"Here us be!" cried Mary at length. "A lot o' gals in white dresses biding for the train. Us be in time."
"There be hundreds and millions of 'em," said Peter sleepily.
The road was very dark, but they could see a low wall, and upon the other side what appeared to be a host of dim white figures waiting patiently. They went up to a building and found an iron gate, but the gate was locked, and the house was in darkness. It looked as if the last train had gone, and the station was closed for the night.
"Us mun climb the wall," said Mary. She began to shout at the girls in the white dresses: "Open the gate, some of ye. Open the gate."
There was no reply from the white figures; only the murmuring of the river, and a dreary rustling of dry autumnal foliage. Peter rubbed his eyes and stared, and put his little peg-nose over the wall.
"It bain't the station," he muttered, with a violent belch. "It be a gentleman's garden."
"Aw, Peter, don't ye be so vulish. It be vull o' volks biding to go home."
They climbed the wall, far too sleepy and intoxicated to know they were in the cemetery; and finding themselves upon soft grass they went to sleep, using the mound of a young girl's grave for their bolster, adding their drunken slumbers to the heavier sleep of those who Mary thought were "biding to go home."
About the middle of the night Peter awoke, much refreshed and less absent-minded, and discovered the nature and the dampness of their resting-place.
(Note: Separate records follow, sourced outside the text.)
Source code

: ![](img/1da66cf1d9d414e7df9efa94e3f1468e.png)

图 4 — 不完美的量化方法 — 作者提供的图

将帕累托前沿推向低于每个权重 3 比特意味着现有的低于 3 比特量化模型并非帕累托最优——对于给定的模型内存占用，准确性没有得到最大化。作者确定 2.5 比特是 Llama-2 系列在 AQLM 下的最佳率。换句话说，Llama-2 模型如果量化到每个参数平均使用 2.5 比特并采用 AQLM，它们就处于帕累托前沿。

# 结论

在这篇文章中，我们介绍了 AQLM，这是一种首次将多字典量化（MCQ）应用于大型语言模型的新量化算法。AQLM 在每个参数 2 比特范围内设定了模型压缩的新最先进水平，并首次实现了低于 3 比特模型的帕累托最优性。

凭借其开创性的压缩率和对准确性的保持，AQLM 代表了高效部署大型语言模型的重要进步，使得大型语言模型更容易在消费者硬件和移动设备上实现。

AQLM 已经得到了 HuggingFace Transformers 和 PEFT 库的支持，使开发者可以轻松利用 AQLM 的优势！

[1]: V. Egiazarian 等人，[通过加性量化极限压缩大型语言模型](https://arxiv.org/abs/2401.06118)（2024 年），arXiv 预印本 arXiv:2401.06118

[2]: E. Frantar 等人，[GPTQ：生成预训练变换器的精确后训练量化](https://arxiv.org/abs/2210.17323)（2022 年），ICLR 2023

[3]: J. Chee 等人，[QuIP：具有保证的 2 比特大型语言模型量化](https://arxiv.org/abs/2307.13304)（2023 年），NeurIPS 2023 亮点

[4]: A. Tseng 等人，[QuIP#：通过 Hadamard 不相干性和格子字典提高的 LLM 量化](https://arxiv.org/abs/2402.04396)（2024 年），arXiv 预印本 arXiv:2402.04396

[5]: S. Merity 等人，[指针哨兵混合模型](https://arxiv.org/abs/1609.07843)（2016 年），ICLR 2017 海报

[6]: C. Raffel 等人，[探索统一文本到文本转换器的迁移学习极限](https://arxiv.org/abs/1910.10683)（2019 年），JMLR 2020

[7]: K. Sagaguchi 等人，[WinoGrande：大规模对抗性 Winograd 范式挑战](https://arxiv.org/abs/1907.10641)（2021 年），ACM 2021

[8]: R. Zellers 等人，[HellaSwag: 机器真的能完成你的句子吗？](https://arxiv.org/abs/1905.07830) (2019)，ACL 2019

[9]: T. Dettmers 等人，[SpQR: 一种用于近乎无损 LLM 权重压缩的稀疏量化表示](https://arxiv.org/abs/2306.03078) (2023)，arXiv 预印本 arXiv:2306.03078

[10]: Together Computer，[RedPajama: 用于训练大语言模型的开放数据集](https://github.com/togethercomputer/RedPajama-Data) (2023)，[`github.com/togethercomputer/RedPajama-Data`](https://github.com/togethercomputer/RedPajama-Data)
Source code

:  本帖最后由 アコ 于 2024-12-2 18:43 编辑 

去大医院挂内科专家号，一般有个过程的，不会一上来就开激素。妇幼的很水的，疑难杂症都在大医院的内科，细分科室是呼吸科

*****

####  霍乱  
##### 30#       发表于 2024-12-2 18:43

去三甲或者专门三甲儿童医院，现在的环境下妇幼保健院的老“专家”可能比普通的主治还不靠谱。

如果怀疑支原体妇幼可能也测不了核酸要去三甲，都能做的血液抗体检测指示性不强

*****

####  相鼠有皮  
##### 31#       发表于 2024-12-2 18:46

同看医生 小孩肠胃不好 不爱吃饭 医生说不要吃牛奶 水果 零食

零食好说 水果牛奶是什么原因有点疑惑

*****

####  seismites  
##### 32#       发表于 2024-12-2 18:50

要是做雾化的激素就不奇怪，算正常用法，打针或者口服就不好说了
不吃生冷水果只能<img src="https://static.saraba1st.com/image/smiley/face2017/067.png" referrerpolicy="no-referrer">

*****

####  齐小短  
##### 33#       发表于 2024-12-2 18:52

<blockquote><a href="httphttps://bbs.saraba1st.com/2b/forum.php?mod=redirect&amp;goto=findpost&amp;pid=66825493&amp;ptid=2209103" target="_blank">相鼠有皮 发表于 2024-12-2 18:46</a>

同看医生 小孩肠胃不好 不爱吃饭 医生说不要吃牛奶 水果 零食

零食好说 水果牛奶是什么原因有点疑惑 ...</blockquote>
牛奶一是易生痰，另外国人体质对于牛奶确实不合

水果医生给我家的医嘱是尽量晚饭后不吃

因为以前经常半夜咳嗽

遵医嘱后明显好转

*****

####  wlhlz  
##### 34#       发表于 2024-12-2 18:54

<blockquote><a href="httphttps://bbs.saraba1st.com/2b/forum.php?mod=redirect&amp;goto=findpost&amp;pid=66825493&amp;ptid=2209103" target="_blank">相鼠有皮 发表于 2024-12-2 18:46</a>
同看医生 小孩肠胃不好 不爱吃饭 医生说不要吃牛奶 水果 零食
The little man was not in the least dismayed. He aroused Mary with his fist and facetious remarks. "Us be only lodgers. Us bain't come to bide," he said cheerfully.
Mary also saw the fun of the thing. It was a fitting climax to her travelling experiences. Without being at all depressed by her surroundings she said: "Aw, Peter! To think us be sleeping among the corpses like." To the novelty of this experience was to be added the fact that she had slept at last outside her native parish.